In my day job as a ghostwriter, I’ve worked with half a dozen SAS men over the years and I soon discovered one of their favourite acronyms: KISS – Keep It Simple, Stupid. They use it in relation to planning active-service operations, but it’s good advice for undergraduates too. I’m not suggesting that it will enable you to kill silently in 93 different ways or carry a 50-kilogram Bergen military rucksack up and down Welsh mountains at top speed. (If that’s your aim, you’d better drop out of university and join the SAS instead.) But it will help you produce written work that is clear and concise, with an argument that is readily apparent — earning you high marks and the undying gratitude of your tutors.

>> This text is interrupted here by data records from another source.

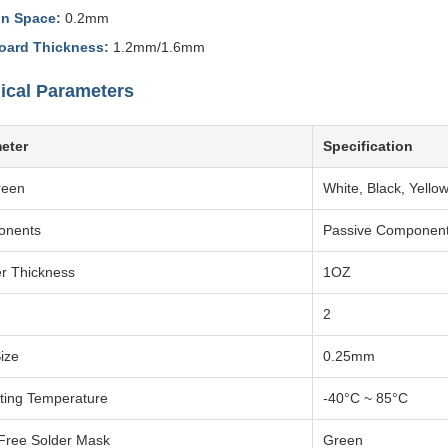
in Space:
0.2mm
oard Thickness:
1.2mm/1.6mm
ical Parameters
eter
Specification
reen
White, Black, Yellow
onents
Passive Componen
r Thickness
1OZ
2
ize
0.25mm
ting Temperature
-40°C ~ 85°C
Free Solder Mask
Green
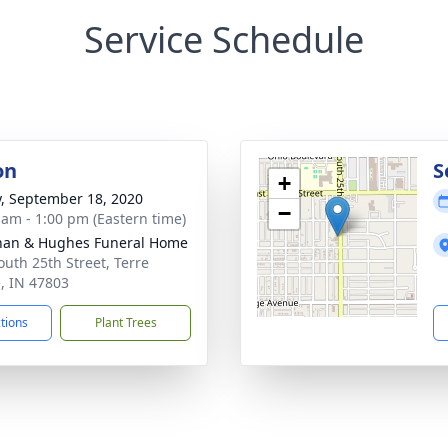
Service Schedule
on
S
+
y, September 18, 2020
−
 am - 1:00 pm (Eastern time)
han & Hughes Funeral Home
outh 25th Street, Terre
, IN 47803
ctions
Plant Trees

Many undergraduates – and indeed, some academics – appear to believe that academic writing should consist of complex, convoluted sentences, littered with polysyllabic words and obscure concepts, and so jargon-laden that even the experts struggle to understand it. Even promotional writing can suffer from the same flaws as academic writing, as in this example (rendered anonymous to spare the writer’s blushes): ‘T*** H***** exercises synergies in a multi-platform social media paradigm that creates a new creative cultural space for blue-sky thinking. He leverages best-in-class solutions to communicate key performance metrics in a distributed yet centralised real-time goal-oriented proprietary methodology.’ Can anybody understand this?

Sometimes I’ll challenge undergraduates to tell me what a particular sentence they’ve written means and they’ll say, ‘I don’t know, I thought it sounded impressive.’ It doesn’t. If you don’t understand your own argument, how do you expect anyone else to? The solution is not to sound as if you’ve swallowed a thesaurus, with a dictionary for dessert, but to write in a way that is simple, direct and comprehensible, so that your argument shines through.

Even better, once you’ve acquired the habit of straightforward writing, you’ll find it useful in all sorts of other contexts: writing a CV, a personal statement, a job application or even a love letter. Give it a try — you’ll find that keeping it simple makes sense.